Andrew Watts’ talk on 09 October was a slide show of a camping safari he undertook in August 1998 around one of the least populated countries on the planet, but one that holds a wealth of wildlife.

Mr Watts began by showing us around Etosha National Park, a vast national park in the north of the country that, with an area of just under 23,000 square kilometres, is larger than Wales! At its heart lies Etosha Pan, a seasonal salt pan that during his visit was a dry, flat sheet of white salt of about 5,000 square kilometres, unlike immediately after the rains earlier in the year. The whole area hosts a wealth of wildlife. Some species such as Ostrich and Oryx (known locally as Gemsbok) were to be found where water seeps into the pan itself, whereas Giraffe, Wildebeest, Springbok and Black-faced Impala, a local subspecies, were amongst those species attracted to the fresher water provided by waterholes away from the pan. Common Zebras were also photographed by Mr. Watts, who pointed out the fuzzy coats of the youngsters. Male Greater Kudu were truly spectacular with their long spiral horns, compared with the smaller and hornless females. The game animals at the waterhole attracted Lions and other predators, species harder to see at more verdant times of the year. Black Rhinoceroses were hard to see in the bush during the day, but at night when they come to the floodlit waterholes by the camps and lodges Mr Watts was able to taking satisfying photographs! Additionally we were shown some of the birds occurring in the area including the Sociable Weaver, whose colonial nests resemble the roof of a thatched cottage and can become so heavy that it can break the branches of the Camel Thorn trees that support it.
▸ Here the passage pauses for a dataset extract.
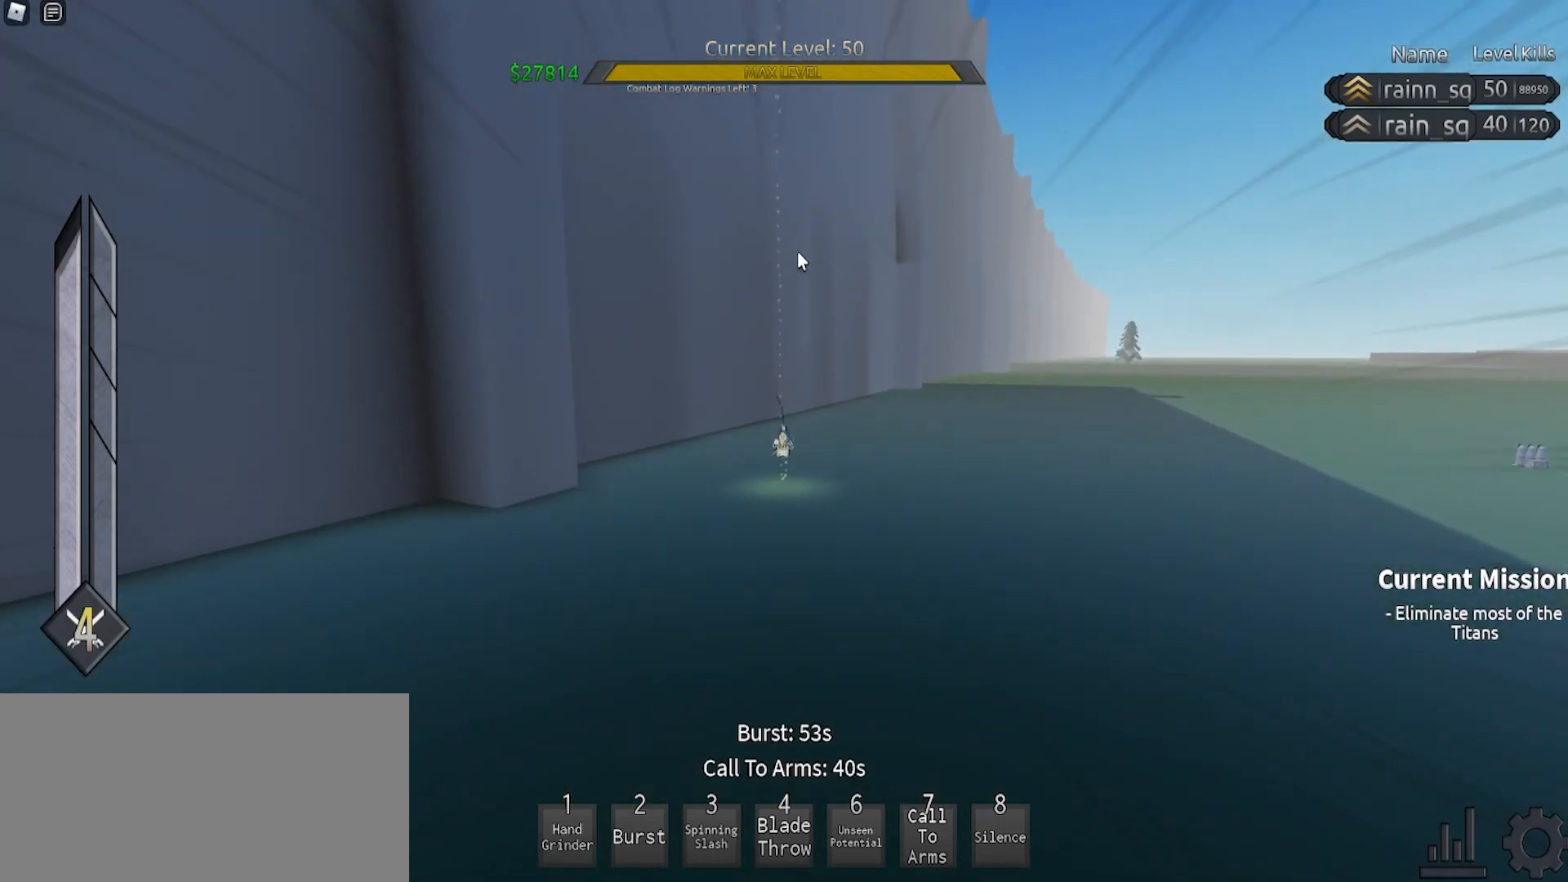
{"keys": [], "mouse": ["right"], "events": [[100, "d", "down"], [433, "d", "up"], [433, "e", "up"], [433, "q", "up"], [433, "space", "up"], [433, "w", "up"], [500, "mouse_right", "down"]]}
On leaving Etosha our evening safari visited the Petrified Forest, where the fossilised trunks of trees from millions of years ago were strewn across the landscape and where Welwitschia mirabilis grew with just two leaves showing although they look more for they are shredded by the wind. At Twyvelfontein we were shown engravings made by nomadic bushmen hundreds of years ago, before we reached the Atlantic coast at Cape Cross to see Cape Fur-seals and the lichen fields nearby inland. The coast of Namibia is washed by the cold Benguela Current that draws nutrient rich waters north from Antarctic.

Turning south we looked at birds, such as flamingos and plover, that occur on the beaches and lagoons before we crossed the arid Namib Desert to reach the spectacular dune system at Sossusvlei, where the highest sand dunes in the world are to be found. Climbing the dunes was strenuous, but perhaps not for the small Tok-tokkie Beetles that scurry over the red garnet sand.